Note that water may be used instead of air for backwashing the hollow filter machine +1 #8, and the reverse osmosis membrane mechanism 15 and the desalination tower mechanism 21 may be formed in multiple stages as necessary. Good too.

〔Effect of the invention〕

Since the suppression pool water treatment device of the present invention is constructed and operates in this way, it can reliably remove all impurities from the suppression pool water and provide it for reuse, and it has a large processing capacity and is easy to operate. It has effects such as being stable.

[Brief explanation of drawings]

FIG. 1 is a longitudinal side view showing an example of a suppression pool, FIG. 2 is a block diagram showing an outline of the suppression pool water treatment apparatus of the present invention, and FIG. 3 is a configuration diagram showing a specific embodiment. 3... Suppression pool, 3a... Suppression pool water, B, 8... Hollow system filter mechanism, C2
15... Reverse osmosis membrane mechanism, D, 21. Desalination tower mechanism, F,
(28゜29,30)--crystallization coprecipitation mechanism, G (
31, 32, 33) - Sediment transfer mechanism. Applicant's agent Kiyoshi Inomata

Claims (1)

[Claims] 1. A hollow filter mechanism that removes insoluble corrosion products from the suppression pool water, and a reverse osmosis membrane that removes rust preventive materials from the fluid that flows out of the hollow filter mechanism! and a desalination tower mechanism that removes ionic substances from the fluid flowing out of the reverse osmosis membrane mechanism to produce clean water. 2. A hollow filter mechanism that removes insoluble corrosion products from the suppression pool water, a reverse osmosis membrane mechanism that removes rust preventive material from the fluid that flows out of the hollow filter mechanism, and this reverse osmosis membrane mechanism.
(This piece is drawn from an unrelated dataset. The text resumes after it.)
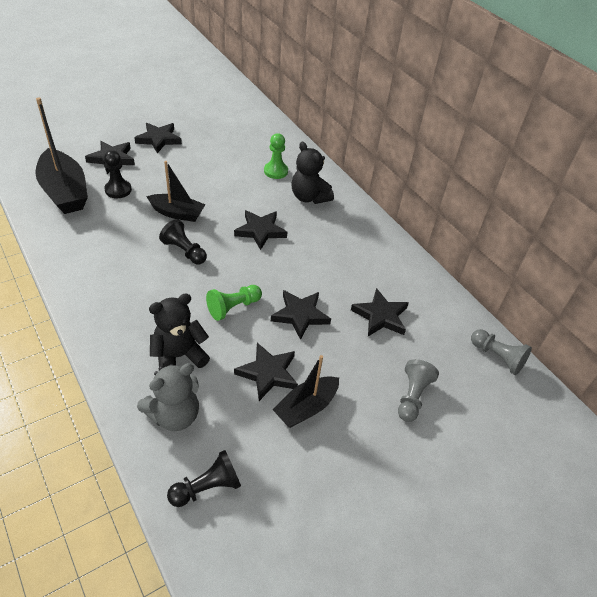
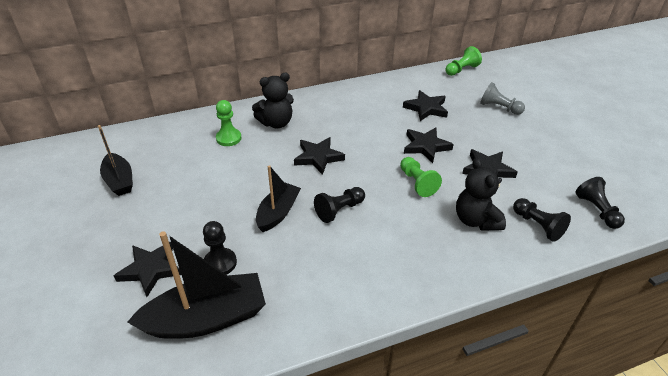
camera: 75 degrees left, 5 degrees down
(159, 139) = (127, 223): black star -> none
(174, 415) = (538, 225): grey teddy bear -> black pawn
(306, 408) = (517, 155): black boat -> black boat (119, 181)
(497, 357) = (461, 70): grey pawn -> green pawn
A suppression pool water comprising a demineralization tower mechanism that removes ionic substances from the fluid flowing out to produce clean water, and a crystallization coprecipitation mechanism that precipitates the rust preventive material removed by the reverse osmosis membrane mechanism. processing equipment. 3. A hollow filter mechanism that removes insoluble corrosion products from the suppression pool water, a reverse osmosis membrane mechanism that removes rust preventive material from the fluid that flows out of the hollow filter mechanism, and this reverse osmosis membrane mechanism. a desalination tower mechanism that removes ionic substances from the fluid that flows out to produce clean water; a crystallization co-precipitation mechanism that precipitates the rust preventive material removed by the reverse osmosis membrane mechanism; A suppression pool water treatment device comprising a sediment transfer mechanism that transfers and removes the sediment precipitated by the sedimentation mechanism to the hollow filter mechanism and condenses the sediment together with the insoluble corrosion products.